Remember that the “inconsistency” in doctrine is almost always “blessed”. If you want to get picky about the details, your “rationalism” might get in the way of a happy experience which lead to evangelism of those whose morality shows that they already have good hearts.
Thomas Boston, commentary on the Marrow—“God’s love for humanity has appeared in His providing a Savior for the whole of the kind. God sent His Son from Heaven with full instructions and ample powers to save you, if you will believe. And is not this love? Know with certainty that if any of you shall perish, you shall not perish for want of a Savior. You would not trust Him as Savior, even though He had His Father’s commission to be your Savior.”
If your church adopted and taught Arminian theology, would you leave it? If so, is that being picky about the details on your part? Would it no longer have authority over you as it would if it taught Reformed theology?

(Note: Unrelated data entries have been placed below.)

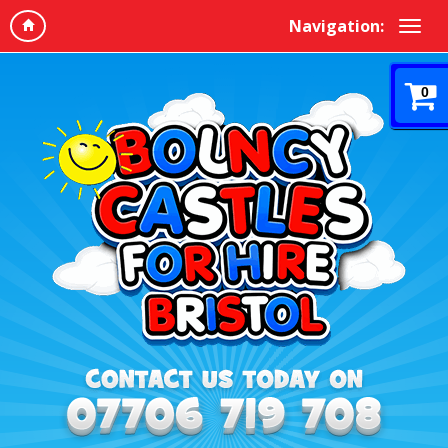
Navigation:
0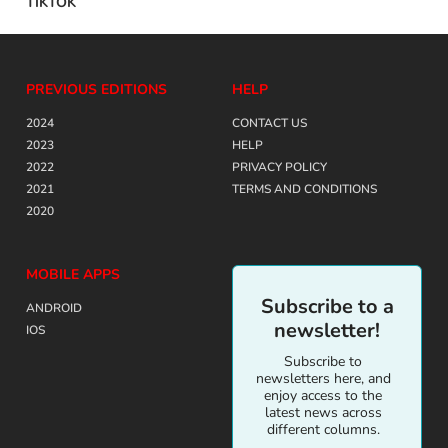
TIKTOK
PREVIOUS EDITIONS
HELP
2024
CONTACT US
2023
HELP
2022
PRIVACY POLICY
2021
TERMS AND CONDITIONS
2020
MOBILE APPS
Subscribe to a
ANDROID
newsletter!
IOS
Subscribe to
newsletters here, and
enjoy access to the
latest news across
different columns.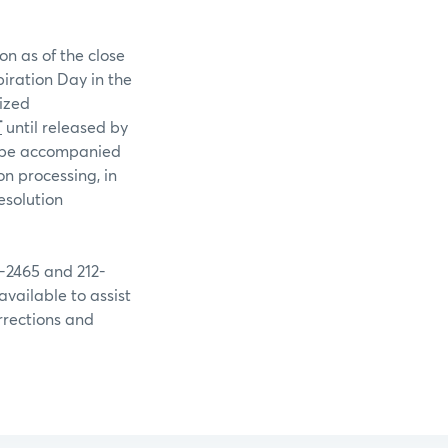
on as of the close
piration Day in the
rized
T
until released by
st be accompanied
n processing, in
esolution
9-2465 and 212-
available to assist
rrections and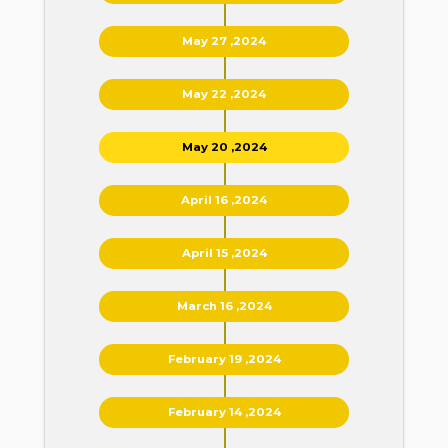
May 27 ,2024
May 22 ,2024
May 20 ,2024
April 16 ,2024
April 15 ,2024
March 16 ,2024
February 19 ,2024
February 14 ,2024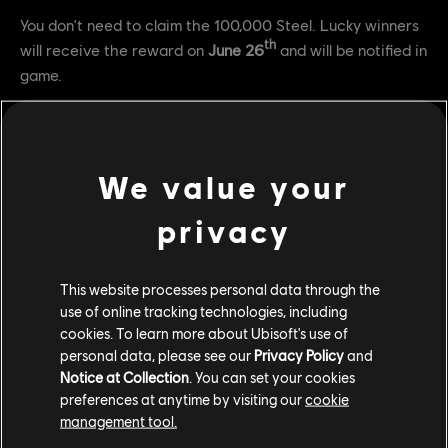
You don't need to claim the 100,000 Steel. Lucky winners
th
will receive the reward on
June 26
and will be notified in
game.
FAQ
Q: How do I connect my accounts to be eligible for Twitch
We value your
drops?
privacy
A: Head over
here
and login with your accounts.
Q: What channels do I need to watch in order to get the
rewards?
This website processes personal data through the
use of online tracking technologies, including
A: You need to watch any channel that is streaming to the
cookies. To learn more about Ubisoft's use of
official For Honor Twitch directory.
personal data, please see our
Privacy Policy
and
Notice at Collection
. You can set your cookies
Q: As a streamer, how do I activate these rewards for my
preferences at anytime by visiting our
cookie
viewers?
management tool.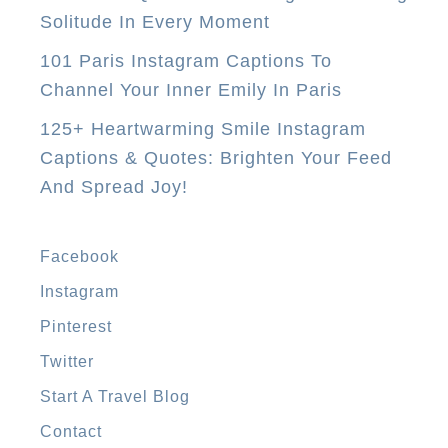
h
Solitude In Every Moment
i
101 Paris Instagram Captions To
s
Channel Your Inner Emily In Paris
S
125+ Heartwarming Smile Instagram
e
Captions & Quotes: Brighten Your Feed
a
And Spread Joy!
s
o
n
Facebook
2
Instagram
0
Pinterest
1
6
Twitter
Start A Travel Blog
Contact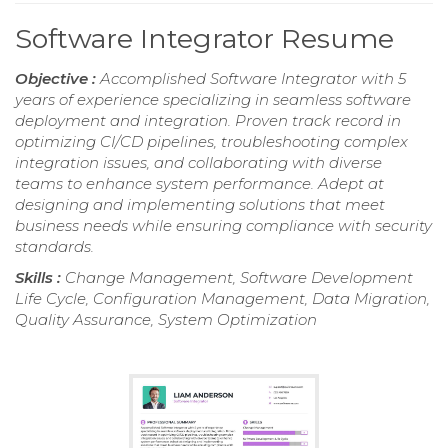
Software Integrator Resume
Objective :
Accomplished Software Integrator with 5
years of experience specializing in seamless software
deployment and integration. Proven track record in
optimizing CI/CD pipelines, troubleshooting complex
integration issues, and collaborating with diverse
teams to enhance system performance. Adept at
designing and implementing solutions that meet
business needs while ensuring compliance with security
standards.
Skills :
Change Management, Software Development
Life Cycle, Configuration Management, Data Migration,
Quality Assurance, System Optimization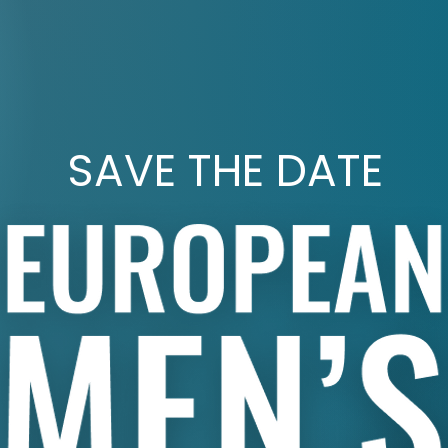
SAVE THE DATE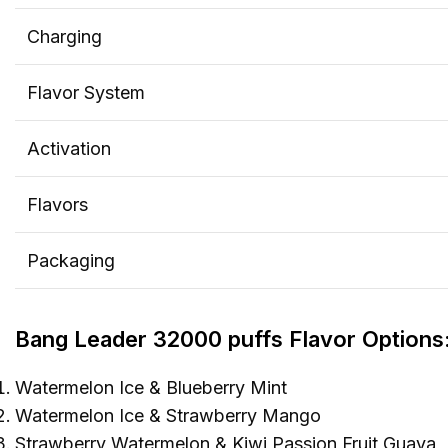
Charging
Flavor System
Activation
Flavors
Packaging
Bang Leader 32000 puffs Flavor Options
Watermelon Ice & Blueberry Mint
Watermelon Ice & Strawberry Mango
Strawberry Watermelon & Kiwi Passion Fruit Guava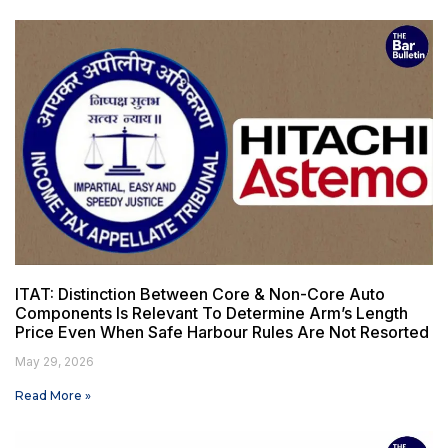
ITAT: Distinction Between Core & Non-Core Auto
Components Is Relevant To Determine Arm’s Length
Price Even When Safe Harbour Rules Are Not Resorted
May 29, 2026
Read More »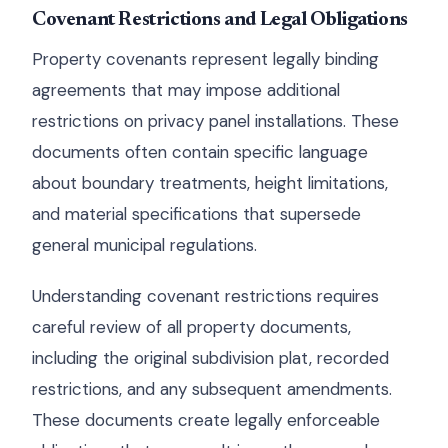
Covenant Restrictions and Legal Obligations
Property covenants represent legally binding
agreements that may impose additional
restrictions on privacy panel installations. These
documents often contain specific language
about boundary treatments, height limitations,
and material specifications that supersede
general municipal regulations.
Understanding covenant restrictions requires
careful review of all property documents,
including the original subdivision plat, recorded
restrictions, and any subsequent amendments.
These documents create legally enforceable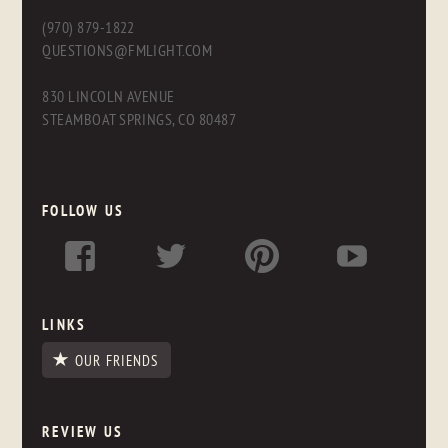
(970) 879-1822
QUESTIONS@FMLIGHT.COM
830 LINCOLN AVENUE
STEAMBOAT SPRINGS, CO 80487
FOLLOW US
LINKS
OUR FRIENDS
REVIEW US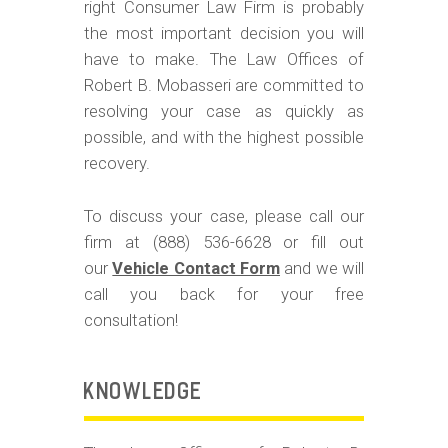
m
right Consumer Law Firm is probably
o
the most important decision you will
have to make. The Law Offices of
b
Robert B. Mobasseri are committed to
i
resolving your case as quickly as
l
possible, and with the highest possible
e
recovery.
To discuss your case, please call our
firm at (888) 536-6628 or fill out
our
Vehicle Contact Form
and we will
call you back for your free
consultation!
KNOWLEDGE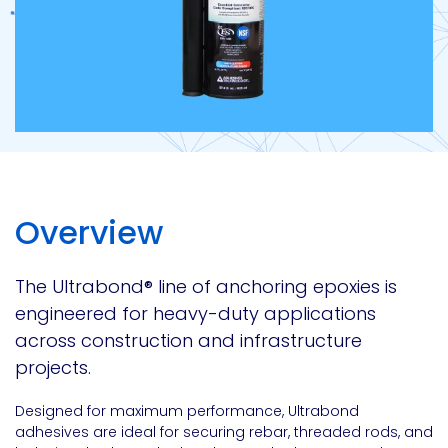
Overview
The Ultrabond
®
line of anchoring epoxies is
engineered for heavy-duty applications
across construction and infrastructure
projects.
Designed for maximum performance, Ultrabond
adhesives are ideal for securing rebar, threaded rods, and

James Young, what would you do if your church adopted Protestant views of church authority? Would you finally join the Lefevbrists?
Since you said in the past you would discipline a member of your church who views sanctification as synergistic, should he care about your discipline or church’s authority if he views you and your church as the one in error on this score and not conforming to Scripture and leaves your church for another?
Should an Arminian Protestant church care that your church judges them as in error or in Mark’s case judges them as gospel deniers and hostile opponents of it?
James Young, you keep asking this question as if it has some traction. When you answer it on your end, when you have the unity, the infallibility, and the papal supremacy, and you have theologians at RC universities contravening church dogma, get back to me about this question.
But for now, I’d tell the church member who views sanctification synergistically to join a country club in France.